PEDOFILIA E PODER SAGRADO
CRISE DE CREDIBILIDADE NA IGREJA
PARTE I
QUE O ECO DE SPOTLIGHT
CHEGUE AO VATICANO – É HORA DE PROTEGER AS
CRIANÇAS
Longa mostra como a
equipe de jornalistas do diário “The Boston Globe”, desvendou uma trama que se
tornou o maior escândalo de pedofilia da Igreja Católica
O jornalismo é uma profissão romanceada à exaustão
em filmes e outras narrativas. Apesar dos percalços desse campo de trabalho, de
tempos em tempos surge uma história real que reacende a chama. Esse é o caso de SPOTLIGHT - SEGREDOS REVELADOS.
“Spotligh” é um filme
que não tem medo de fazer grandes perguntas sobre o papel da imprensa no mundo
contemporâneo. Qual a missão de um jornal: apenas informar ou também tentar
mudar a sociedade na qual está inserido?
A partir de
uma estória real o diretor Tom McCarthy investiga essas duas proposições. O filme concentra-se no papel da imprensa e
da liberdade de expressão – que parece entrar em xeque quando o assunto
envolve uma instituição poderosa, no caso, a Igreja Católica.
“Spotligh” está tão interessado no processo jornalístico
quanto na descoberta da equipe do jornal “The Boston Globe”, que desvendou os
crimes cometidos por religiosos e acobertados pela Igreja local.
O Jornalismo, quando realizado com jota
maiúsculo, não só é um exercício nobre, mas também um instrumento fundamental
da democracia – e não é à toa que uma das primeiras medidas
de qualquer ditadura é acabar com a liberdade de imprensa.
Assistir a um filme como “Spotlight”, que conta a história verdadeira de uma pequena equipe de jornalistas
que expôs os esforços da Igreja para proteger padres pedófilos, é no mínimo
um lembrete importante a respeito do jornalismo investigativo.
******************************
== TAREFA 1 ==
Por favor, repita sem alterações o trecho dos registros que vai do início deles até a linha que contém "By Grow with Google チーム", incluindo as duas extremidades. Deixe as imagens de fora da resposta.
O texto e os registros não têm nenhuma relação entre si.
******************************
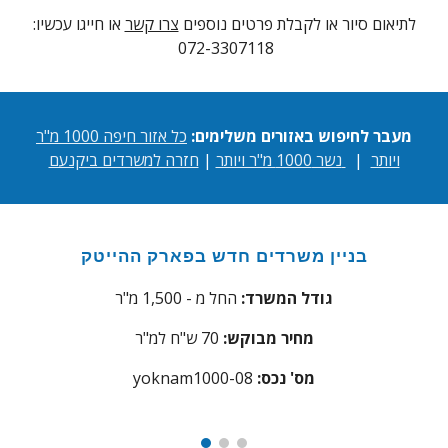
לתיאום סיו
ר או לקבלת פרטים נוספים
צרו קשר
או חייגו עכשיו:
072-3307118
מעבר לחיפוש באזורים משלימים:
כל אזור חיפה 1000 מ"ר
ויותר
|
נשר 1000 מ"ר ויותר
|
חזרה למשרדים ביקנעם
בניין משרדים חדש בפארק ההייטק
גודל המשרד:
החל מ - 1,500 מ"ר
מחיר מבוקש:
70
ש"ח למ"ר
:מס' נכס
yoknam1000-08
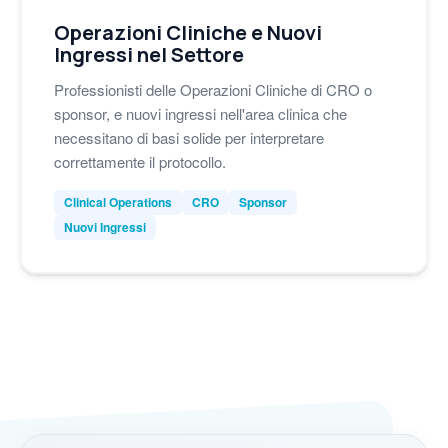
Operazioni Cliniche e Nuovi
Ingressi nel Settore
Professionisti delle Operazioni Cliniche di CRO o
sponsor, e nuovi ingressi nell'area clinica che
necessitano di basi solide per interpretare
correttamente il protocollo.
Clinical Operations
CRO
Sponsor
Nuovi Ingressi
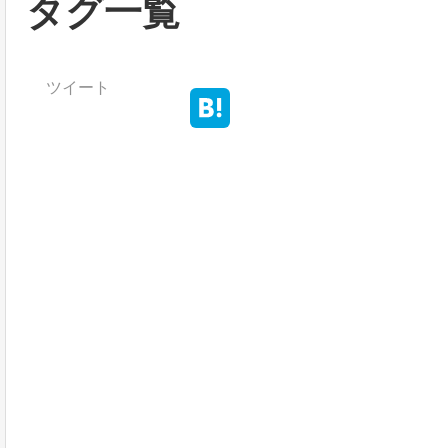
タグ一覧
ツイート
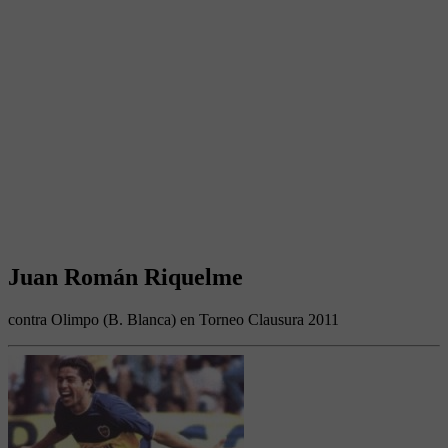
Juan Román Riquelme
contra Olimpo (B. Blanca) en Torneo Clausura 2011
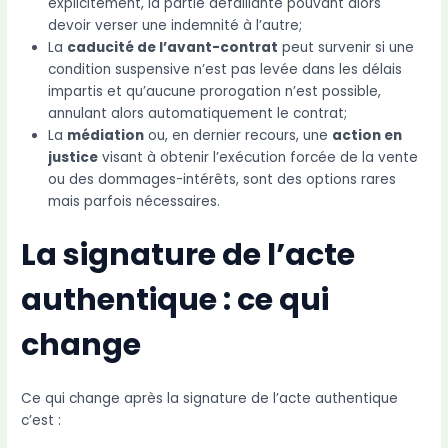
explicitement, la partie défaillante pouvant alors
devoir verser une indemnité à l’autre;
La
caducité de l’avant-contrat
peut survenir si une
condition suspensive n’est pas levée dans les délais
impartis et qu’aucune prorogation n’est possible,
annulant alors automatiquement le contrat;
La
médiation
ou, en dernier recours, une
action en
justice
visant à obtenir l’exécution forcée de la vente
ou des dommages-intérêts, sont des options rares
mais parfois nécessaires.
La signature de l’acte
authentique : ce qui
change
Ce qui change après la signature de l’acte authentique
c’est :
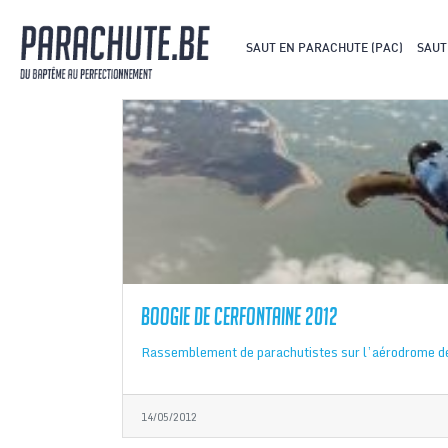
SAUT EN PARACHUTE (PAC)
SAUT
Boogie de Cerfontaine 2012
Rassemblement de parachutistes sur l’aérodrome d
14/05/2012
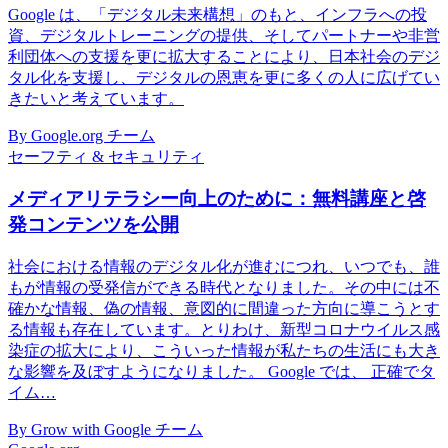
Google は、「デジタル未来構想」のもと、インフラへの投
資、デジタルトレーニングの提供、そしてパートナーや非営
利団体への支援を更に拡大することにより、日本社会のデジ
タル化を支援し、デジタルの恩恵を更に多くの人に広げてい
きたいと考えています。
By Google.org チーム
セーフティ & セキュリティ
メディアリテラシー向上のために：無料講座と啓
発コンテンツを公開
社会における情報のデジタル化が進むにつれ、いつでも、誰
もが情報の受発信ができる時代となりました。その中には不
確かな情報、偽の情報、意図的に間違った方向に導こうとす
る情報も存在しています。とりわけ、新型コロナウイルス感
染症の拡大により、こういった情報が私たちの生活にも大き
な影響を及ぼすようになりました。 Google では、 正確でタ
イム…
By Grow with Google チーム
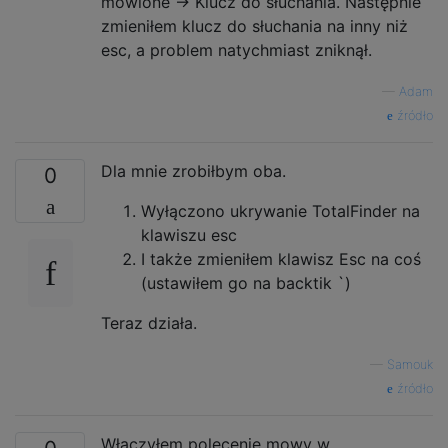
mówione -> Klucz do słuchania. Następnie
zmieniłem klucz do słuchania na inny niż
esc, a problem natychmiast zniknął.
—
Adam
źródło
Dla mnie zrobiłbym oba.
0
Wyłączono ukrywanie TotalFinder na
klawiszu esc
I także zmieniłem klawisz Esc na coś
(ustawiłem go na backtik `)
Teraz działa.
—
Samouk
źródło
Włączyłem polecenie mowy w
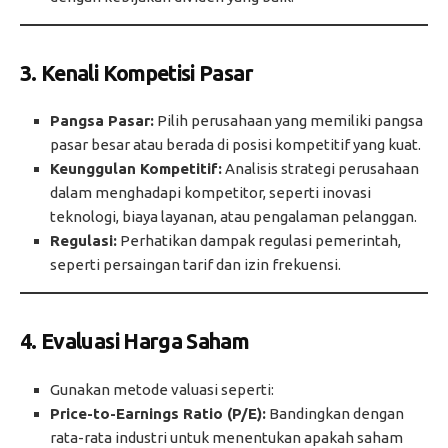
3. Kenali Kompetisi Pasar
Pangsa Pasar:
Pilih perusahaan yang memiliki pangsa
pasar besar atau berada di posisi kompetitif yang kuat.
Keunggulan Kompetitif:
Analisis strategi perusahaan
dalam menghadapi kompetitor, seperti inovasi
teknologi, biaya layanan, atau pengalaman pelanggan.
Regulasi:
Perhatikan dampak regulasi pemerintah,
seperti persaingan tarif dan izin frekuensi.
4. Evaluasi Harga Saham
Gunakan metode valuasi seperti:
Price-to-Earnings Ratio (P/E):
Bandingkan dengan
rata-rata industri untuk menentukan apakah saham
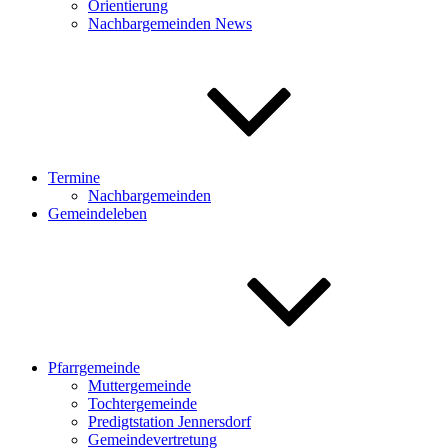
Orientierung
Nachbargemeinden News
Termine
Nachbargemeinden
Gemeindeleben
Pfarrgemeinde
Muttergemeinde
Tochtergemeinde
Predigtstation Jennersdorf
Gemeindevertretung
******************************
== TAREFA 2 ==
Transcreva fielmente o trecho do texto sobre o filme Spotlight que começa nas palavras "A partir de" e termina em "a Igreja Católica.".

== SUA RESPOSTA 1 ==
לתיאום סיו
ר או לקבלת פרטים נוספים
צרו קשר
או חייגו עכשיו:
072-3307118
מעבר לחיפוש באזורים משלימים:
כל אזור חיפה 1000 מ"ר
ויותר
|
נשר 1000 מ"ר ויותר
|
חזרה למשרדים ביקנעם
בניין משרדים חדש בפארק ההייטק
גודל המשרד:
החל מ - 1,500 מ"ר
מחיר מבוקש:
70
ש"ח למ"ר
:מס' נכס
yoknam1000-08
Operazioni Cliniche e Nuovi
Ingressi nel Settore
Professionisti delle Operazioni Cliniche di CRO o
sponsor, e nuovi ingressi nell'area clinica che
necessitano di basi solide per interpretare
correttamente il protocollo.
Clinical Operations
CRO
Sponsor
Nuovi Ingressi
タグ一覧
ツイート
Juan Román Riquelme
contra Olimpo (B. Blanca) en Torneo Clausura 2011
explicitement, la partie défaillante pouvant alors
devoir verser une indemnité à l’autre;
La
caducité de l’avant-contrat
peut survenir si une
condition suspensive n’est pas levée dans les délais
impartis et qu’aucune prorogation n’est possible,
annulant alors automatiquement le contrat;
La
médiation
ou, en dernier recours, une
action en
justice
visant à obtenir l’exécution forcée de la vente
ou des dommages-intérêts, sont des options rares
mais parfois nécessaires.
La signature de l’acte
authentique : ce qui
change
Ce qui change après la signature de l’acte authentique
c’est :
SAUT EN PARACHUTE (PAC)
SAUT
Boogie de Cerfontaine 2012
Rassemblement de parachutistes sur l’aérodrome d
14/05/2012
Google は、「デジタル未来構想」のもと、インフラへの投
資、デジタルトレーニングの提供、そしてパートナーや非営
利団体への支援を更に拡大することにより、日本社会のデジ
タル化を支援し、デジタルの恩恵を更に多くの人に広げてい
きたいと考えています。
By Google.org チーム
セーフティ & セキュリティ
メディアリテラシー向上のために：無料講座と啓
発コンテンツを公開
社会における情報のデジタル化が進むにつれ、いつでも、誰
もが情報の受発信ができる時代となりました。その中には不
確かな情報、偽の情報、意図的に間違った方向に導こうとす
る情報も存在しています。とりわけ、新型コロナウイルス感
染症の拡大により、こういった情報が私たちの生活にも大き
な影響を及ぼすようになりました。 Google では、 正確でタ
イム…
By Grow with Google チーム

== SUA RESPOSTA 2 ==
A partir de
uma estória real o diretor Tom McCarthy investiga essas duas proposições. O filme concentra-se no papel da imprensa e
da liberdade de expressão – que parece entrar em xeque quando o assunto
envolve uma instituição poderosa, no caso, a Igreja Católica.